> **Exercise prompt**:
Copy the listing exactly, please, and keep every picture out of it.
┄┄┄┄┄┄┄┄┄┄
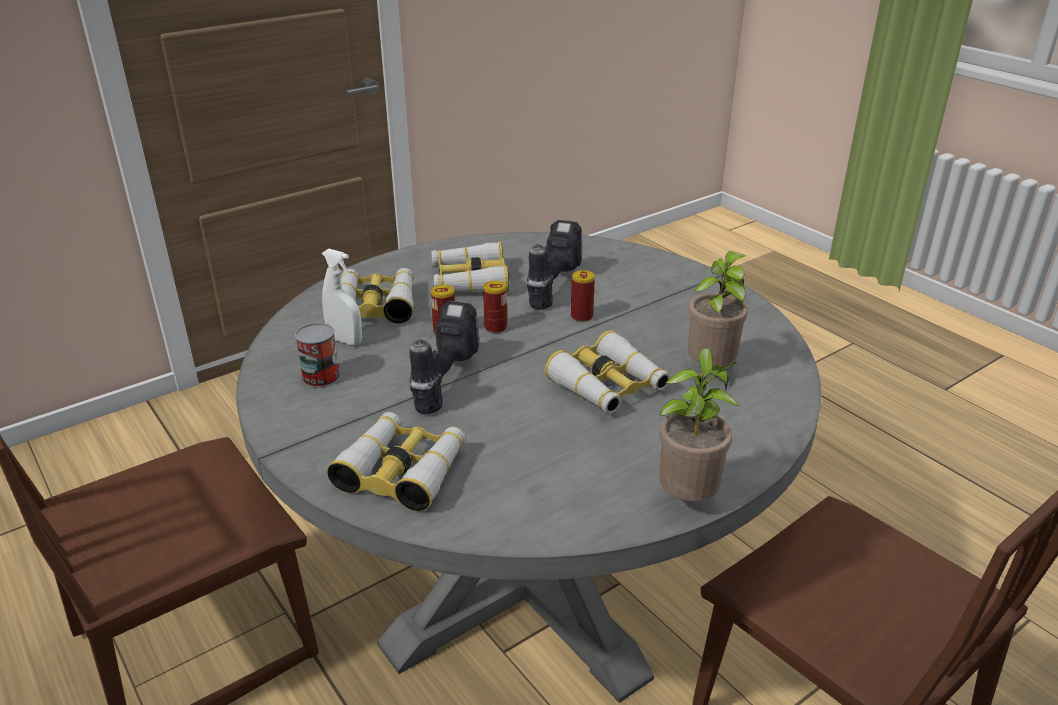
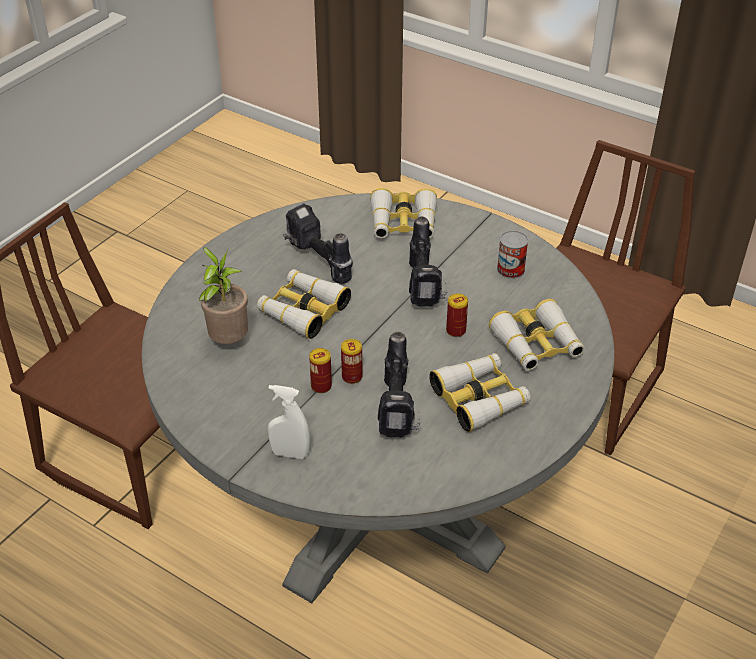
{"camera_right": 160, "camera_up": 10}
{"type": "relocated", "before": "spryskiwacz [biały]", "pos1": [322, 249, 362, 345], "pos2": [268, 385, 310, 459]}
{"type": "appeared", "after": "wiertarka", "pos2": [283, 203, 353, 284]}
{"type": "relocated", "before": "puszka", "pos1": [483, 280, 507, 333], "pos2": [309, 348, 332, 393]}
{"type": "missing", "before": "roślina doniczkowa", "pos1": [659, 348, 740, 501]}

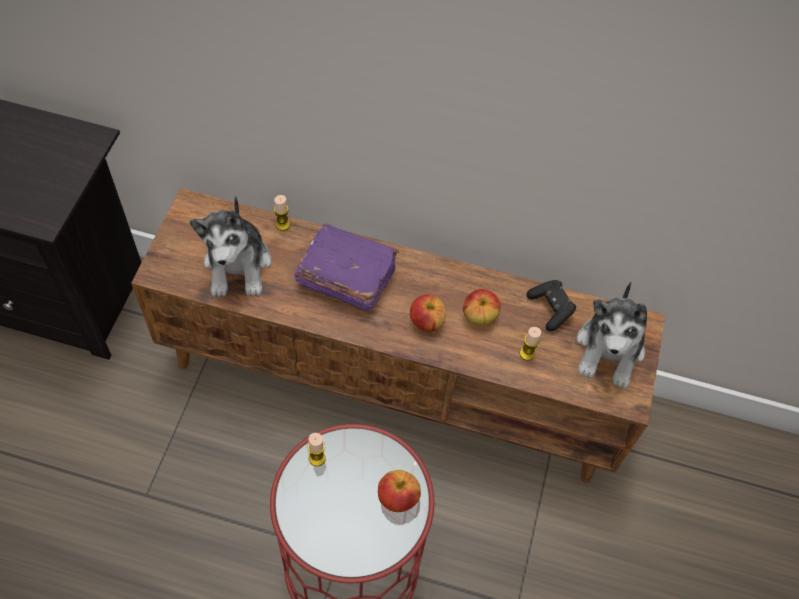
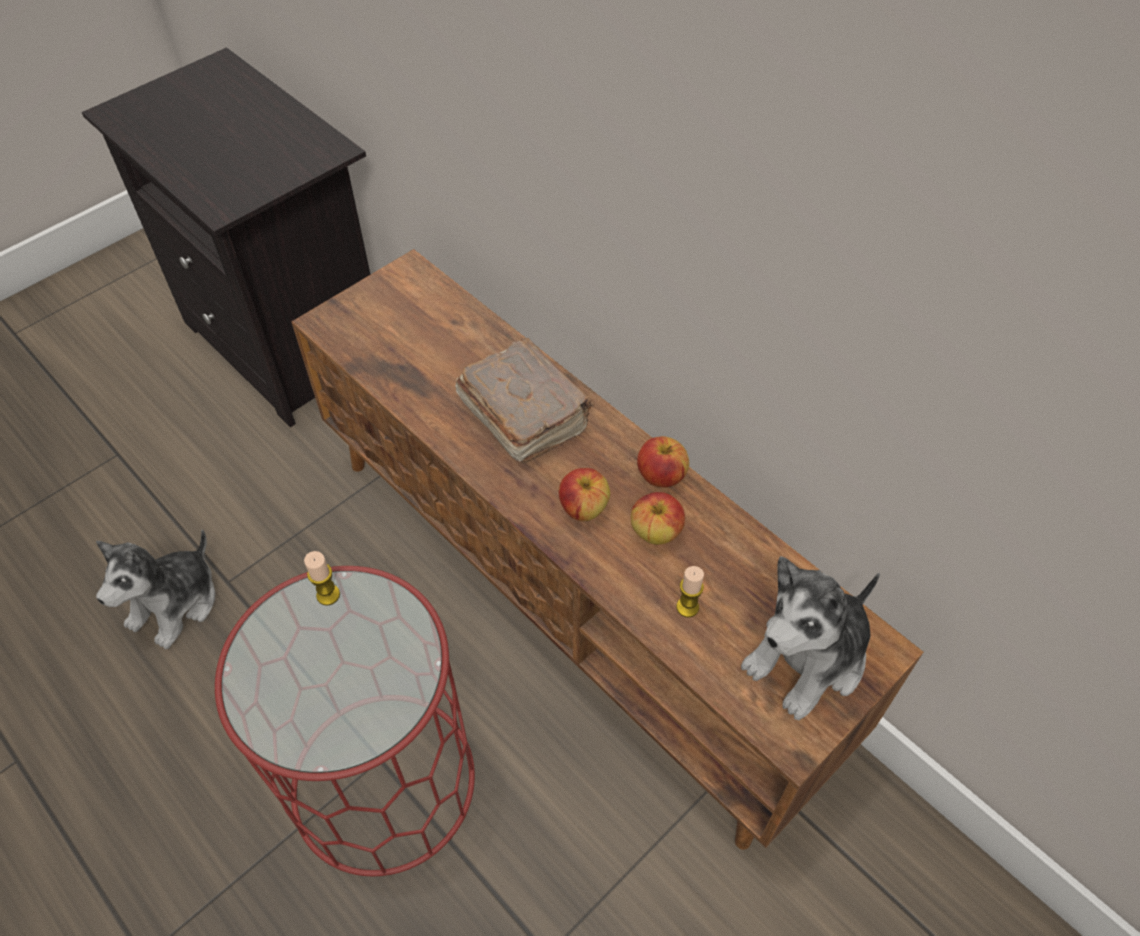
{"camera_right": 35, "camera_up": -5}
{"type": "relocated", "before": "pluszak", "pos1": [189, 195, 271, 297], "pos2": [96, 530, 215, 649]}
{"type": "colour", "before": "książka [fioletowy]", "after": "książka [brązowy]", "pos1": [294, 223, 399, 311], "pos2": [455, 338, 594, 462]}
{"type": "relocated", "before": "jabłko", "pos1": [378, 470, 421, 512], "pos2": [637, 436, 689, 488]}
{"type": "missing", "before": "świeca", "pos1": [274, 195, 290, 231]}
{"type": "missing", "before": "pad do gier [czarny]", "pos1": [527, 280, 576, 331]}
┄┄┄┄┄┄┄┄┄┄
> **Response to the exercise**:
{"camera_right": 160, "camera_up": 10}
{"type": "relocated", "before": "spryskiwacz [biały]", "pos1": [322, 249, 362, 345], "pos2": [268, 385, 310, 459]}
{"type": "appeared", "after": "wiertarka", "pos2": [283, 203, 353, 284]}
{"type": "relocated", "before": "puszka", "pos1": [483, 280, 507, 333], "pos2": [309, 348, 332, 393]}
{"type": "missing", "before": "roślina doniczkowa", "pos1": [659, 348, 740, 501]}

{"camera_right": 35, "camera_up": -5}
{"type": "relocated", "before": "pluszak", "pos1": [189, 195, 271, 297], "pos2": [96, 530, 215, 649]}
{"type": "colour", "before": "książka [fioletowy]", "after": "książka [brązowy]", "pos1": [294, 223, 399, 311], "pos2": [455, 338, 594, 462]}
{"type": "relocated", "before": "jabłko", "pos1": [378, 470, 421, 512], "pos2": [637, 436, 689, 488]}
{"type": "missing", "before": "świeca", "pos1": [274, 195, 290, 231]}
{"type": "missing", "before": "pad do gier [czarny]", "pos1": [527, 280, 576, 331]}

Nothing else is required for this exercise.